UNE MÈRE EN QUÊTE DE RECONSTRUCTION
NOTRE AVIS SUR MADRE
Synopsis : Dix ans se sont écoulés depuis que le fils d’Elena, alors âgé de 6 ans, a disparu. Dix ans depuis ce coup de téléphone où seul et perdu sur une plage des Landes, il lui disait qu’il ne trouvait plus son père. Aujourd’hui, Elena y vit et y travaille dans un restaurant de bord de mer. Dévastée depuis ce tragique épisode, sa vie suit son cours tant bien que mal. Jusqu’à ce jour où elle rencontre un adolescent qui lui rappelle furieusement son fils disparu…
Quand on fait une brève radiographie des talents d’aujourd’hui qui éclaboussent le monde du cinéma aux quatre coins du globe, on pourrait citer par exemple Bong Joo-ho (ou Park Chan-wok) en Asie, Pablo Larrain en Amérique du Sud, Xavier Dolan un peu plus au nord, Andreï Zviaguintsev du côté de la Russie, ou encore Rodrigo Sorogoyen en Europe.
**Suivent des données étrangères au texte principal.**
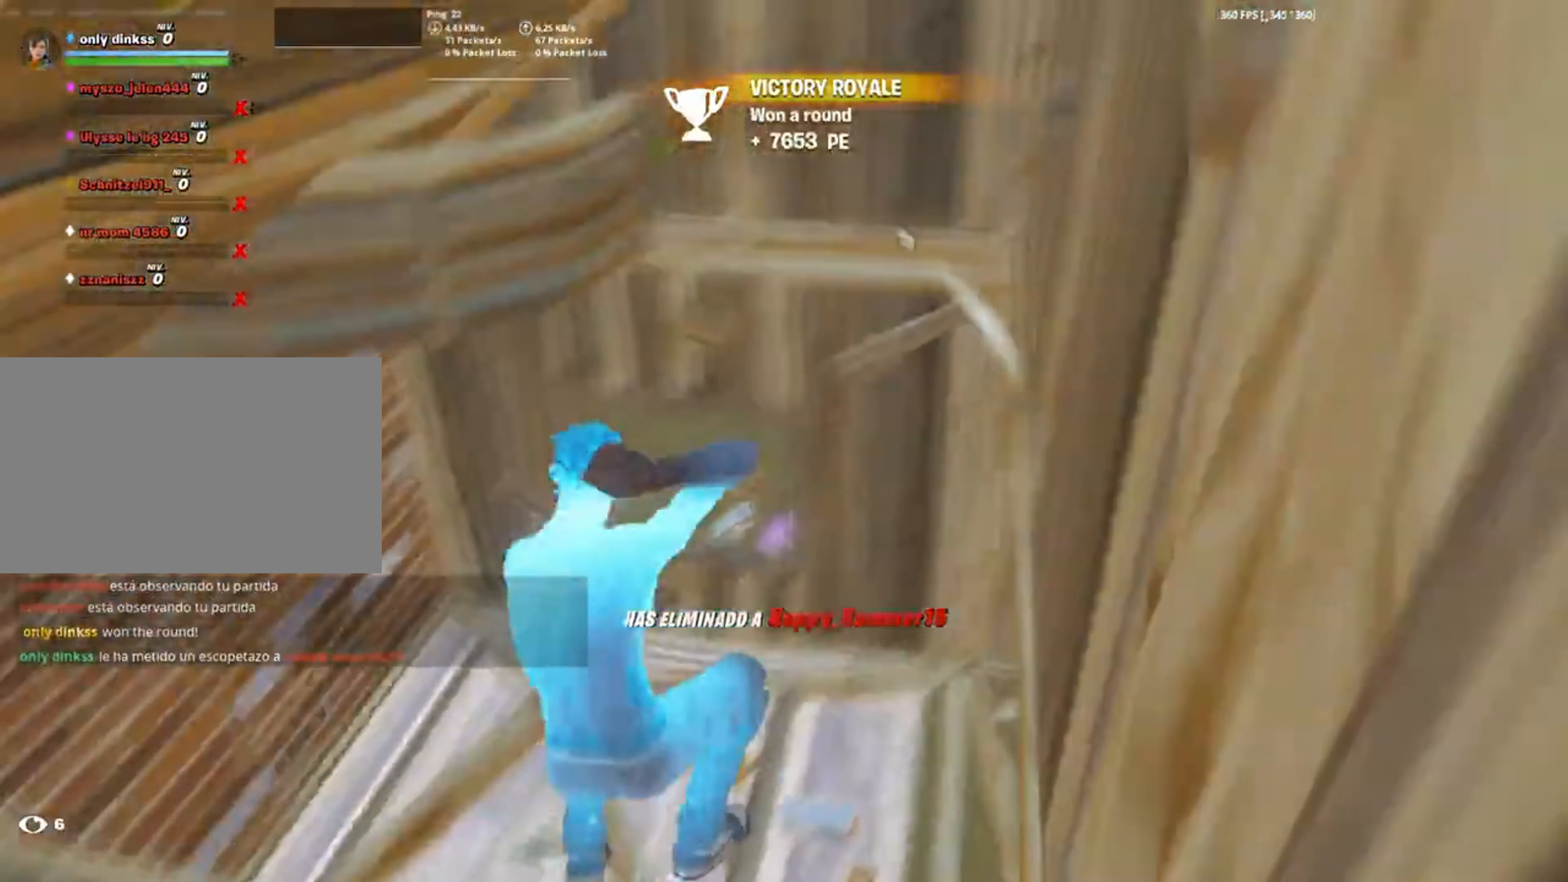
{"keys": ["w"], "mouse": [], "events": [[67, "mouse_wheel", "down"], [183, "mouse_wheel", "up"]]}
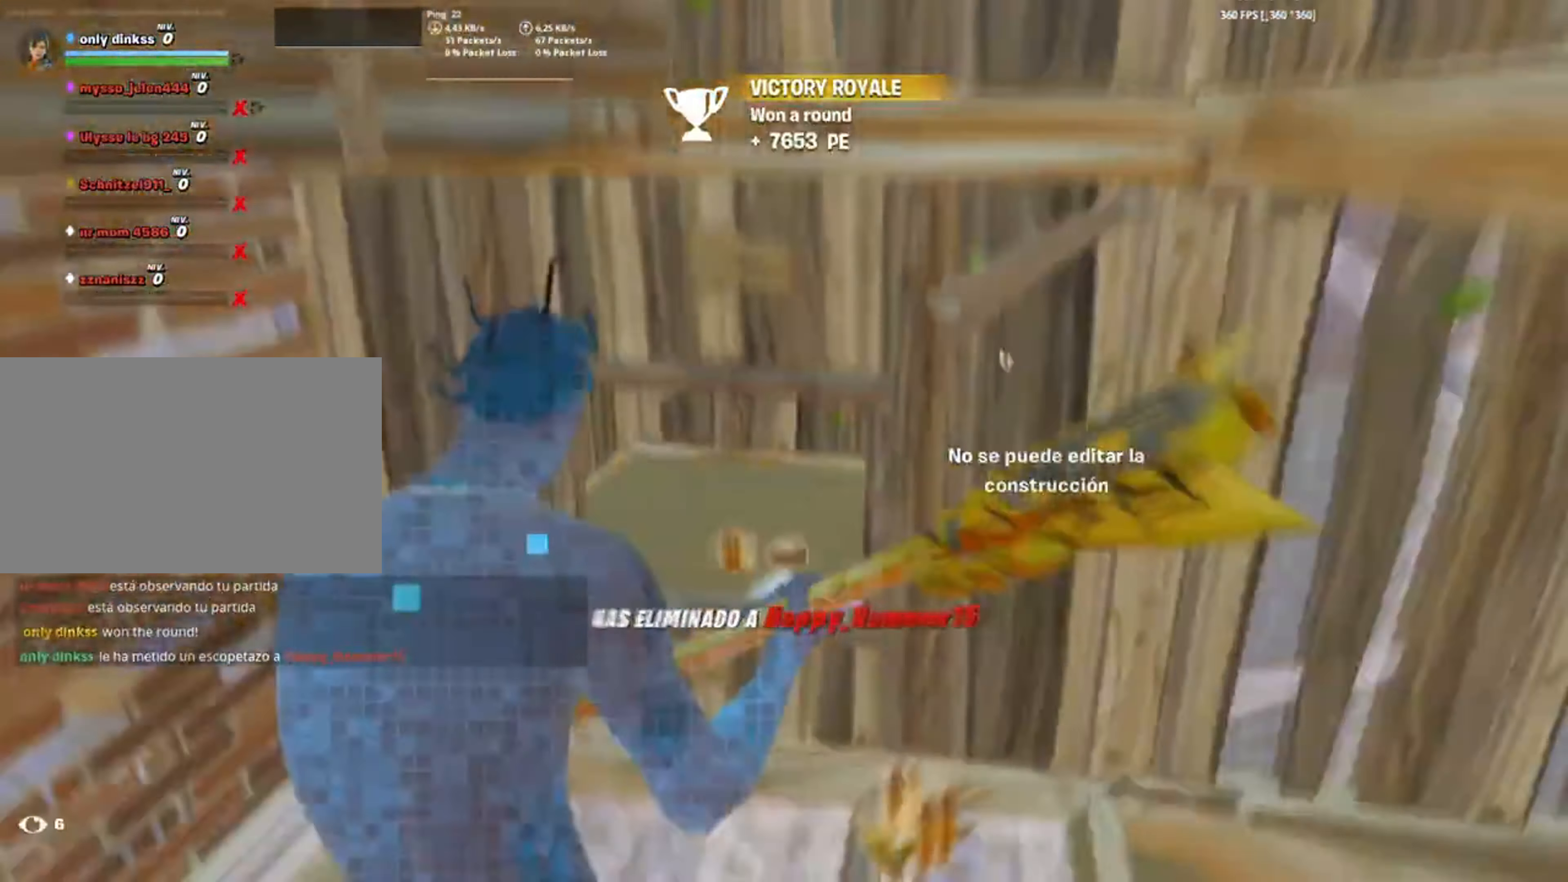
{"keys": ["w"], "mouse": ["left"], "events": [[183, "mouse_wheel", "down"], [283, "mouse_wheel", "up"], [450, "mouse_left", "down"]]}
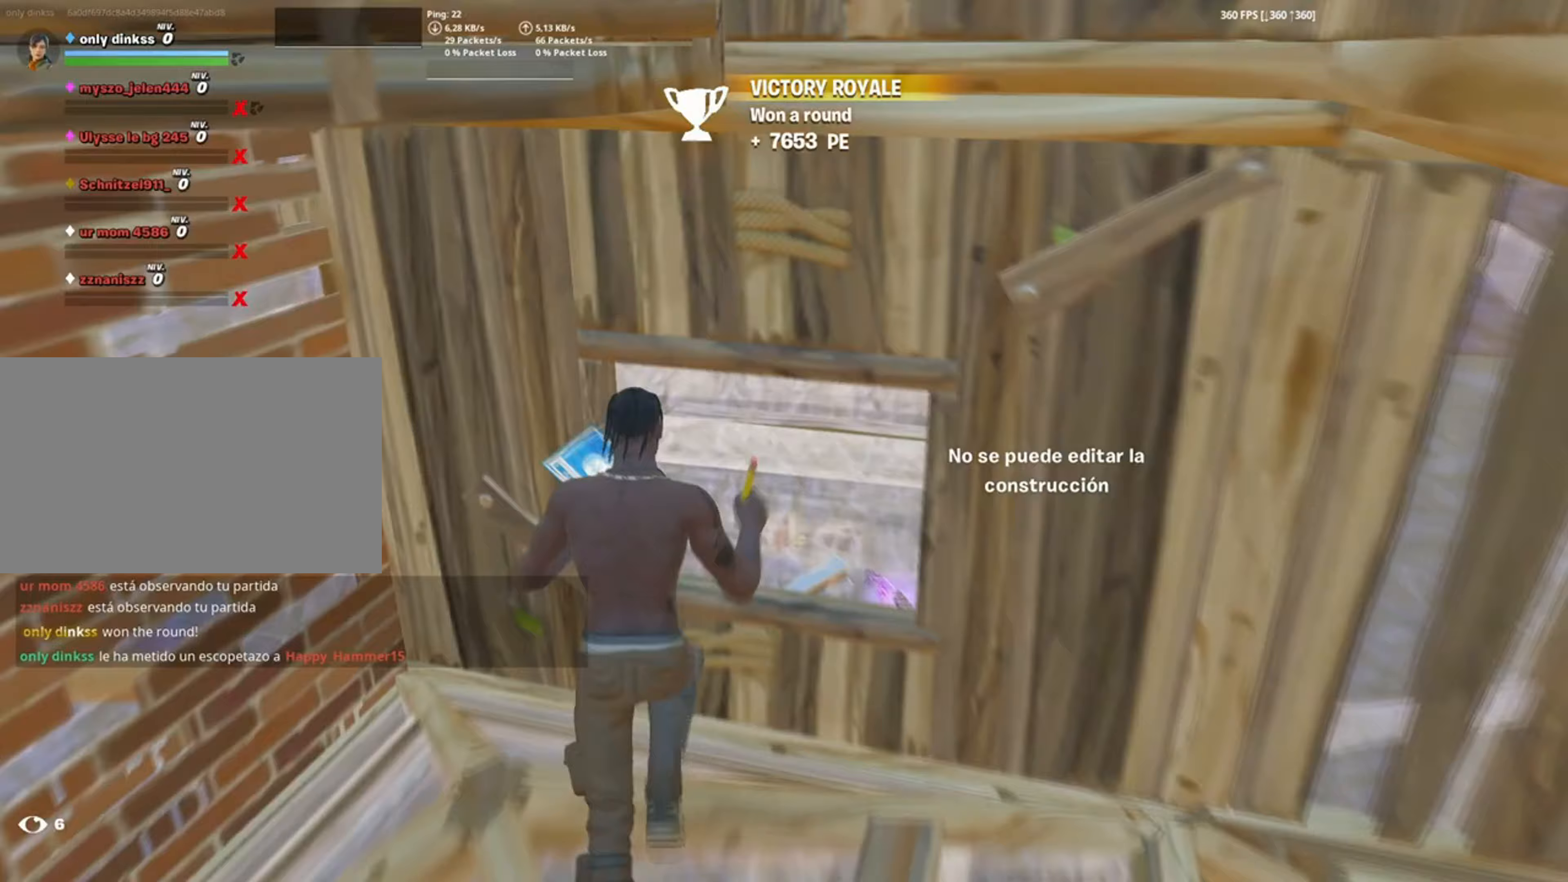
{"keys": ["w"], "mouse": [], "events": [[17, "3", "down"], [50, "3", "up"], [83, "a", "down"], [100, "mouse_left", "up"], [183, "f", "down"], [183, "mouse_left", "down"], [250, "f", "up"], [250, "w", "up"], [333, "mouse_left", "up"], [333, "w", "down"], [350, "f", "down"], [383, "a", "up"], [383, "f", "up"]]}
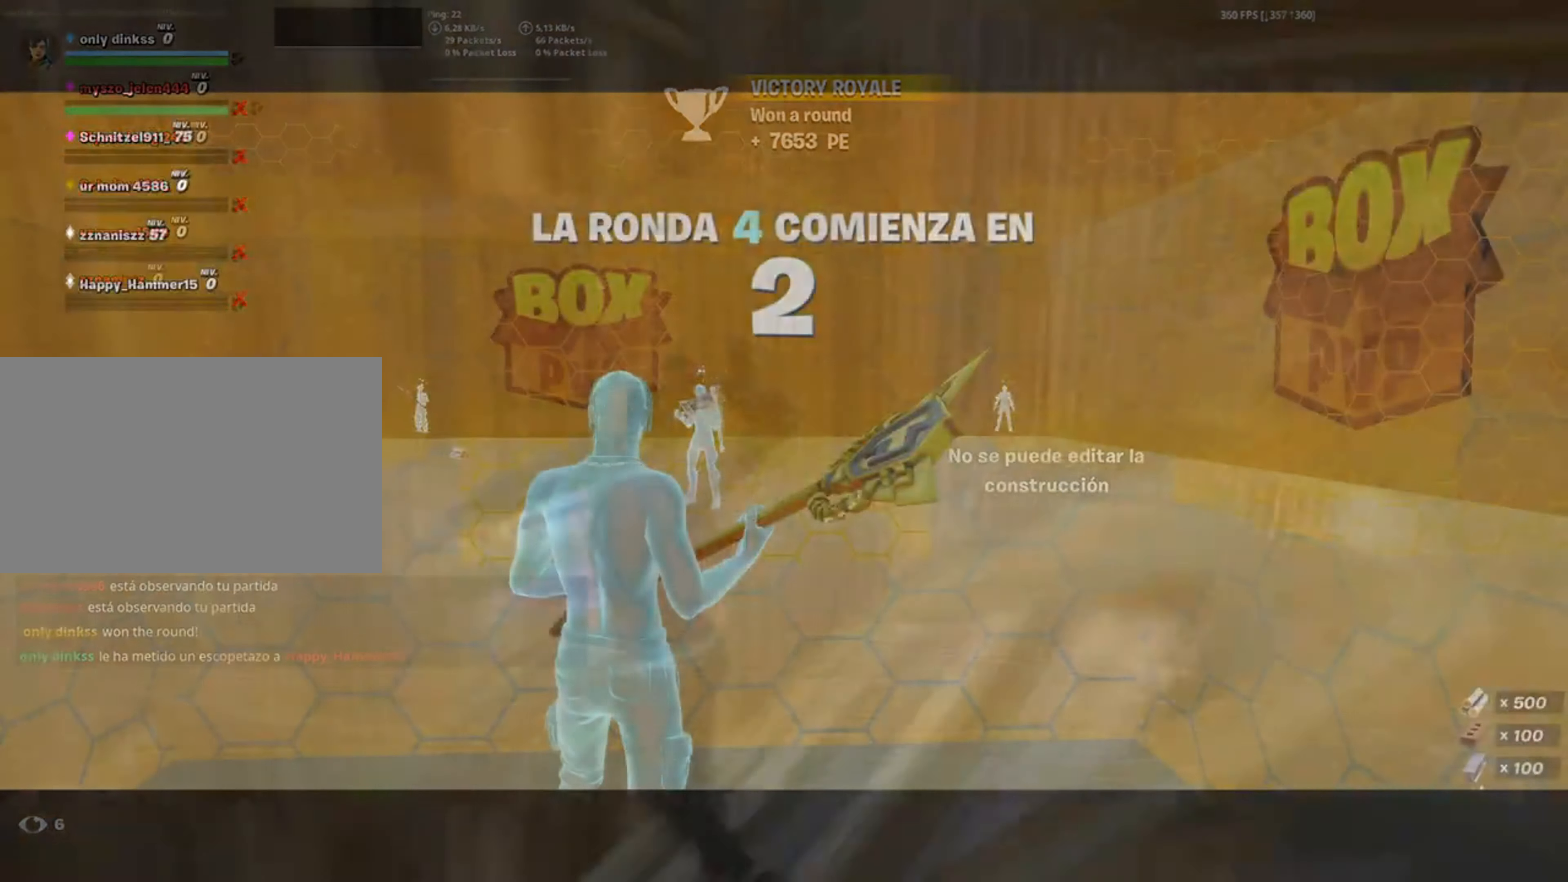
{"keys": [], "mouse": [], "events": [[17, "d", "down"], [83, "d", "up"], [83, "w", "up"]]}
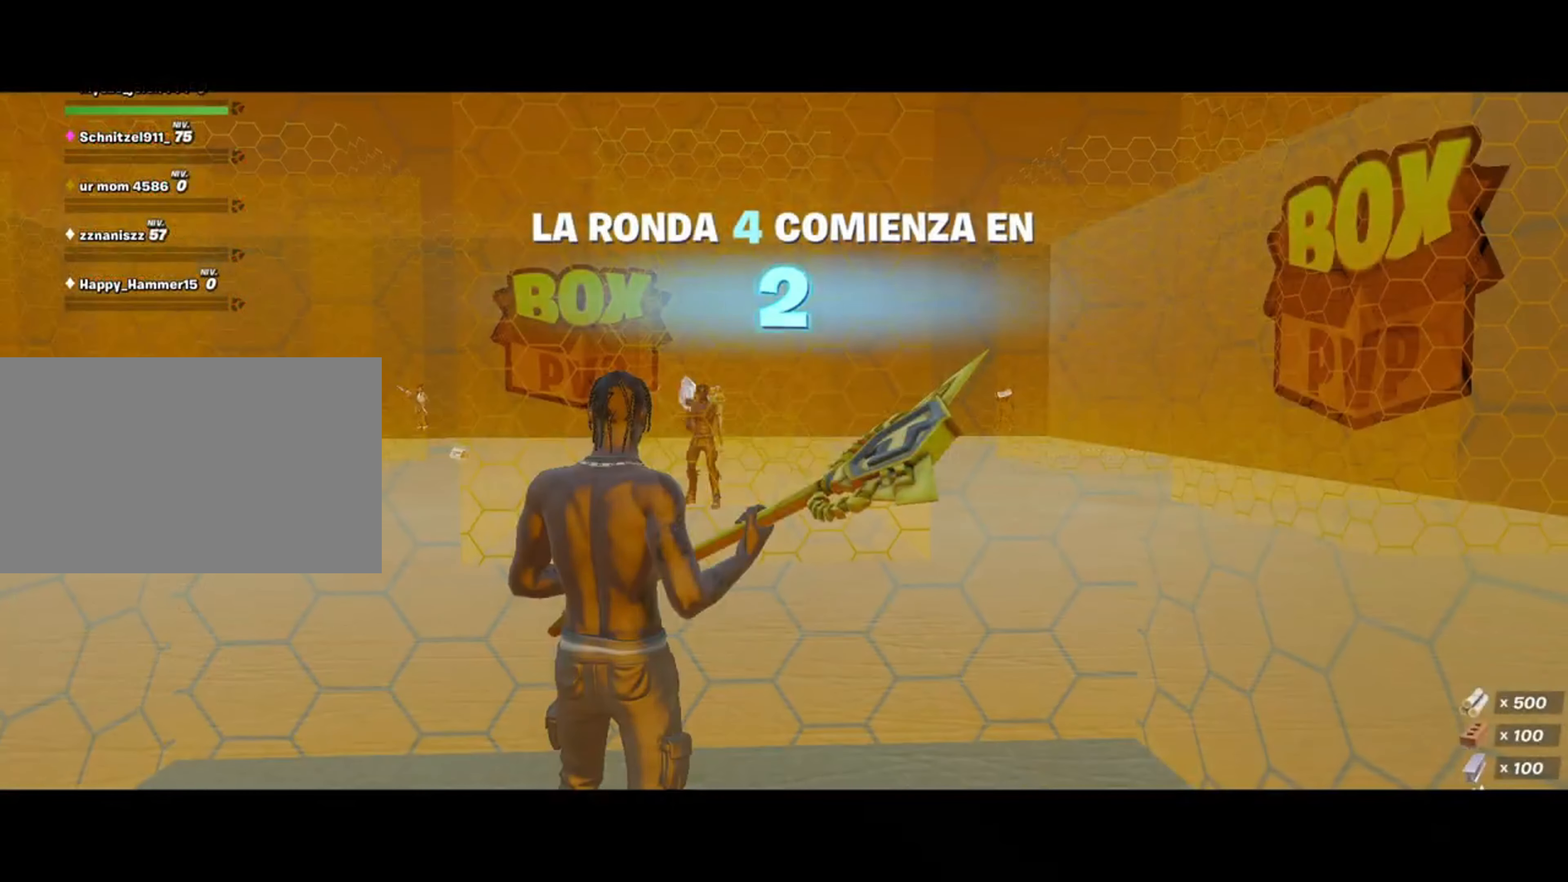
{"keys": [], "mouse": [], "events": []}
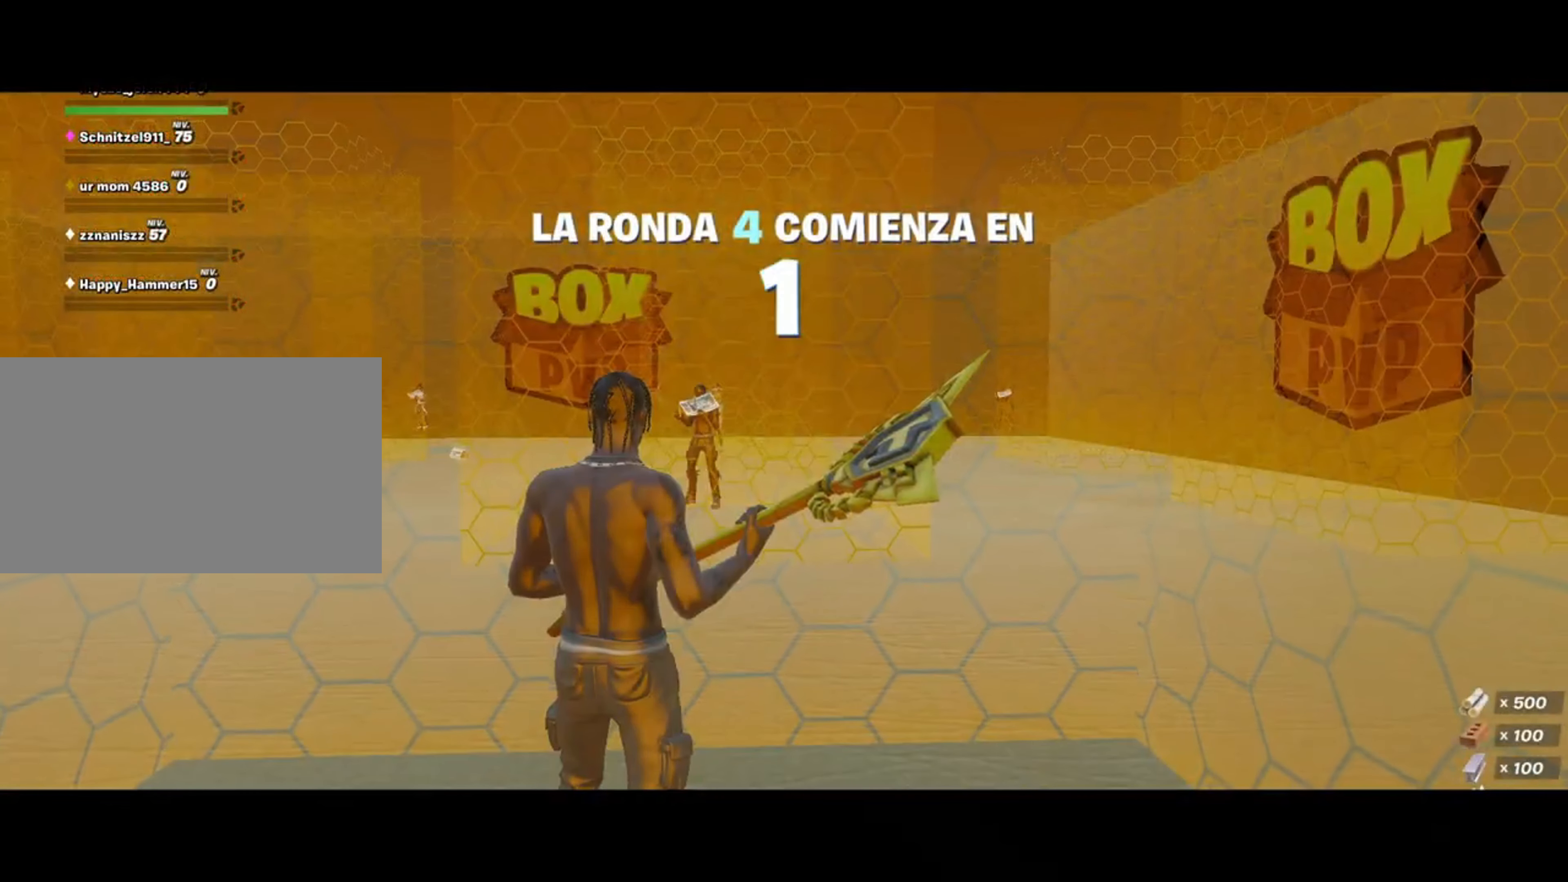
{"keys": [], "mouse": [], "events": []}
En quelques années, le cinéaste espagnol s’est forgé une filmographie d’excellence qui en fait l’un des metteurs en scène les plus prometteurs et passionnants du vieux continent. Révélé en 2016 avec son troisième long-métrage, le polar âpre Que Dios nos Perdones, Sorogoyen avait confirmé son extraordinaire talent deux ans plus tard avec El Reino, thriller politique couronné de sept Goyas (l’équivalent des César en Espagne). Avec Madre, Sorogoyen prouve qu’il a cette capacité, souvent propre aux génies, de pouvoir s’attaquer et réussir dans n’importe quel genre. Après le policier ou le thriller, il s’essaie au drame à consonance tragique. Madre, ou l’histoire d’une mère dont le fils a disparu il y a dix ans sur une plage des Landes alors qu’il était en vacances avec son père. Depuis, Elena essaie de se construire, ou plutôt donne le change en survivant sur un équilibre très fragile.
Rodrigo Sorogoyen a brillé dans le polar très noir. Il a brillé dans le thriller politique et il brille aujourd’hui dans la chronique dramatique. Et s’il brille à ce point cette fois-ci, c’est parce que le cinéaste prend complètement à rebrousse-poil tous les codes d’un genre dans lequel il semblait pourtant impossible d’inventer ou de réinventer. Le drame, ce genre fourre-tout où tant de films et de styles divers et variés se mélangent. D’un bout à l’autre de Madre, Sorogoyen fait systématiquement le contraire de ce que l’on aurait pu attendre d’un énième drame familial évoquant la perte d’un enfant. Il nous épargne le pathos/chialade propre au sujet, il esquive toute atmosphère pesante/plombante que l’on aurait pourtant pu croire indissociable de pareille thématique. Il nous épargne aussi toutes les scènes les plus attendues, du descriptif à l’explicatif. A tel point que l’on en vient à se demander où nous emmène exactement ce Madre alors qu’il déroule avec une sérénité et une maîtrise folle, son récit emprunt de tragédie. On en vient à s’abandonner à un film dont on a du mal à cerner précisément le chemin, le point de départ comme la destination. Et même si l’histoire est soumise à un sujet à la gravité lourde, c’est néanmoins agréable d’être confronté à un film imprévisible, mystérieux, différent.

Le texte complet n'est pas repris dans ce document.